By Westin Porter
Go Skateboarding Day made for a grip of awesome events throughout the city and its surrounding areas. To celebrate the holy-day and pay homage to the skateboarding gods I attended Annex Skate Shop’s demo held at the Bountiful Bowery.
Annex’s founder, Ezra Moss, is making a name for himself and the shop quickly through the demos and comps he puts on, and while this one was a little bit more low-key, it did not disappoint. Annex had the Bountiful Bowery in full skate park mode with four boxes of different shapes and sizes, two quarter pipes lined against the walls, a few kickers and rails, and, of course, Annex’s signature coffin boards for a coffin race held later that evening. Kids from all over Bountiful gathered to shred the shaded and smooth makeshift park, and to watch the local sponsored skaters tear it up as well. All the while Moss manned the grill cooking up heaps of hamburgers and hot dogs while the DJ played mash-ups like Notorious B.I.G.’s “Juicy” and The Doors “Riders on the Storm.” The sound of music playing weaved with the clacking of boards against concrete, and the aroma of the grill mixed with the faint smell of chlorine from the Bountiful Bubble drifting across the park, resulting in a perfect setting for the Go Skate Day celebration.
Jordan Brown and Burke Nixon put on a clinic of technicality while the shop groms around them attempted rocket flips and backside board-slides with endless persistence. The trick of the day (besides my almost back-heel off the kicker) came when Nixon bolted a Reynolds-esque big flip off of the kicker. Annex is gearing up to open their new location soon, which will include a park of their own. Check out footage from the Bountiful demo here.
By Dylan Chadwick
Next to Halloween, Turkey Day and maybe the World Series, Go Skateboarding Day ranks as my favorite national holiday. So much so, that my teenie heart nearly burst open at the sight of so many unified wood-pushers bustin' ass midst the heat this past Thursday. Skaters can be a psychotic bunch, and this crew's ragged devotion to shredding and frying on the Fairmont concrete proved extra potent and inspiring, given the sweltering clime.

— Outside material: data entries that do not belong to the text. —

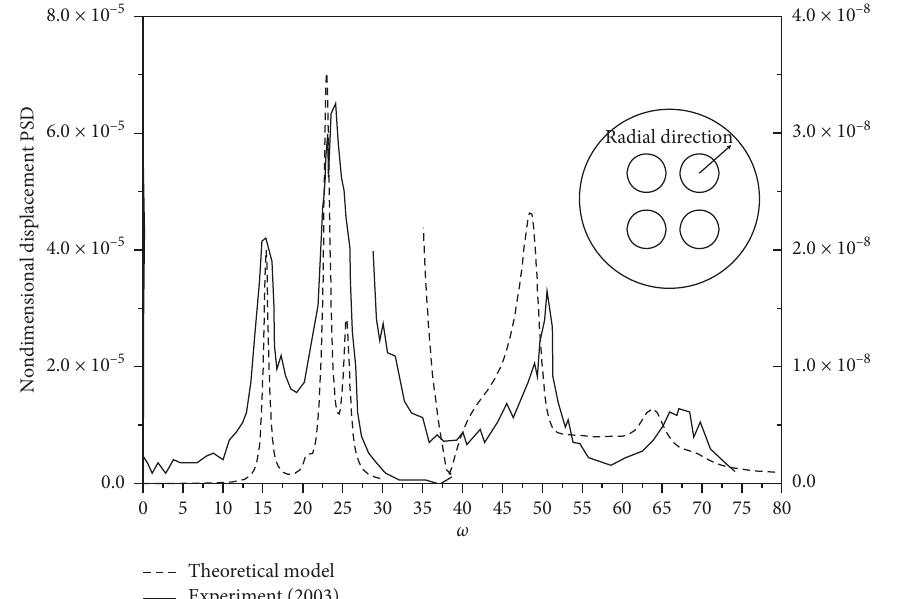
Figure 3: Comparison of theoretical and experimental PSD of midcylinder displacements in a four-cylinder system in the radial direction. The scales on the left are for the first mode group, while those on the right are for the second group.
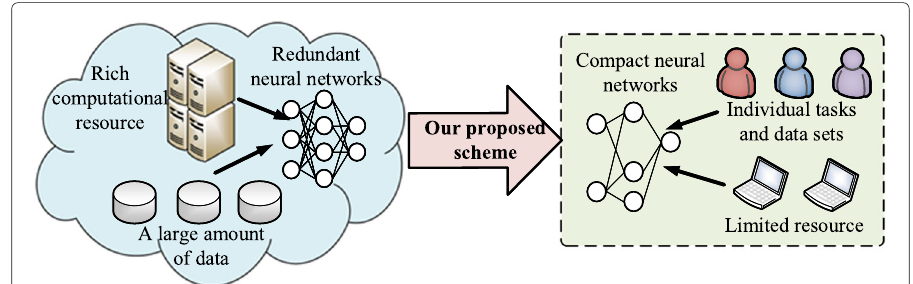
Fig. 4 A high level view of how our proposed scheme functions in converting a large neural network at cloud level to a lightweight neural network in edge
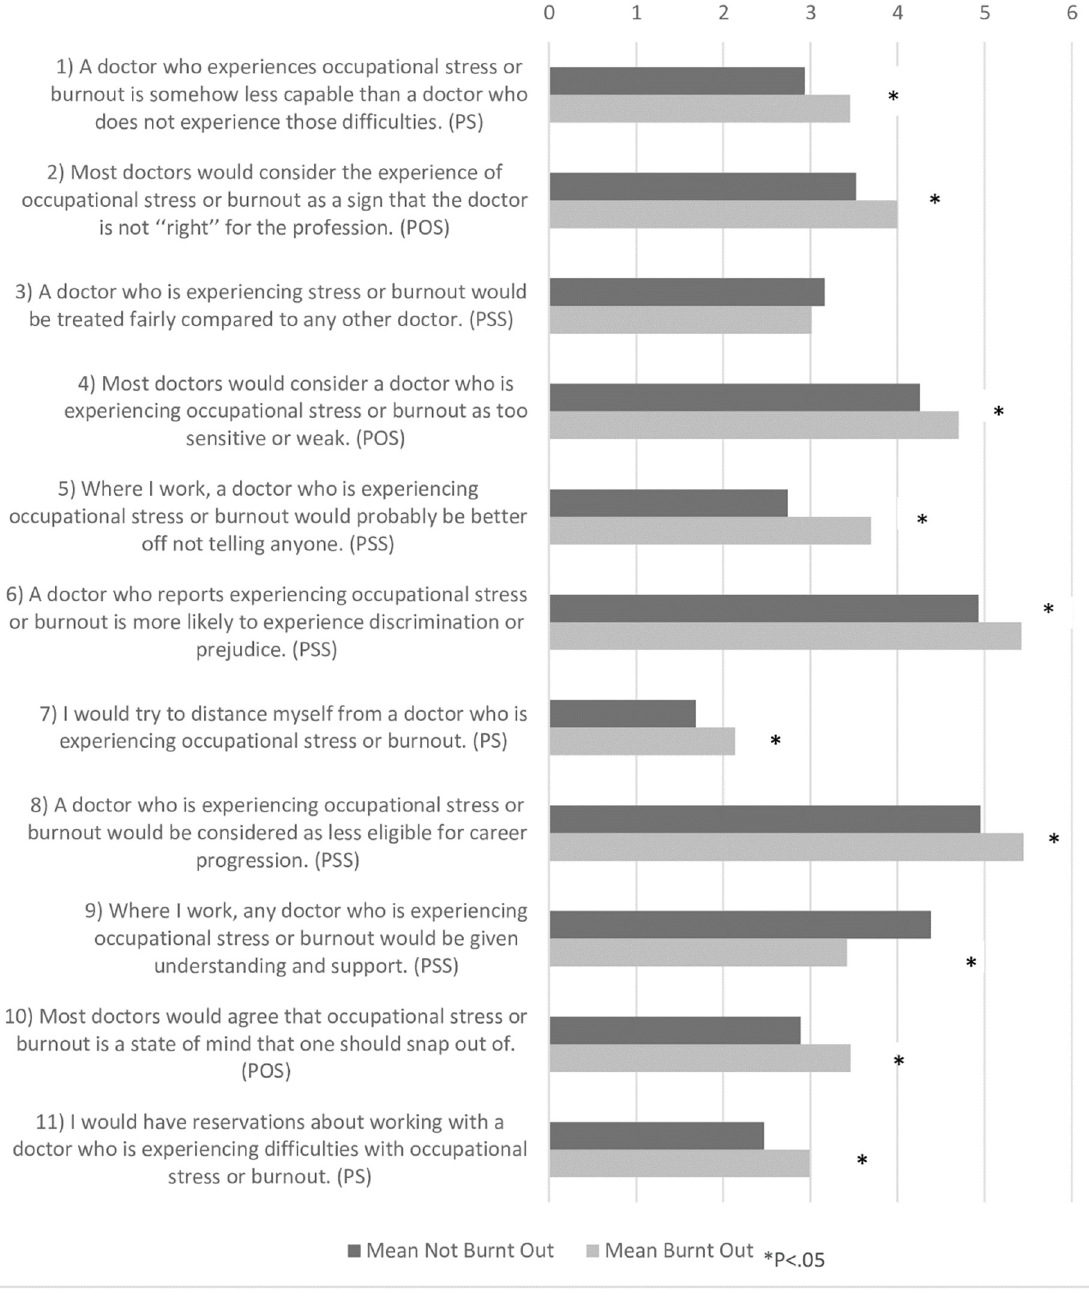
Fig 1. Comparison of stigma by burnout. PS: Personal stigma, POS: Perceived other stigma, and PSS: Perceived structural stigma.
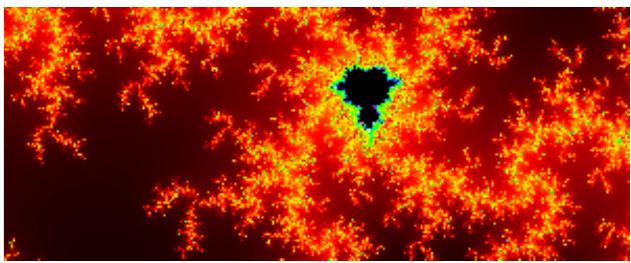
Figure 7. Mandelbrot image generated with XMin equal to 0.2035629459272944, XMax equal to 0.20243564914073117, YMin equal to 0.81859534365893782, YMax equal to 0.81814009408410127, a Width of 300, a Height of 121, and a limit of 678 iterations.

The festivities, hosted by Blindside Skateshop in Sugarhouse, adopted a communal "free for all" tone with skaters of all board shapes and shoe sizes, peddling their skills on the hip, the flat bar and a few other street obstacles. Though Lizard King, clad in a straw farmers hat and a Dewey Cox tee, lurked within the crowd recesses, contest entrants were resoundingly fresh-faced, many even pre-pubescent, and so the gamut of aerial trickery ran wide and varied.
The obvious contest highlight was the "Cash Drop," conducted on the steep drop-off by the bank, a cozy ampitheater-style spectacle in which spectators lined the quarter pipe and entrants pushed down the middle. Kickflip roast beef, floater 180s and a straight, hood-level, frontside flipsy all caught my eye, but more impressive was the bumper-cars action taking place at the bottom. Fifteen or sixteen near-collisions kept entrants honest, and a few snapped decks kept things raw. In an astonishing testament to the continual progression of skateboarding youngsters, one lil' knee-high even popped off a slick boneless all the way to the bottom.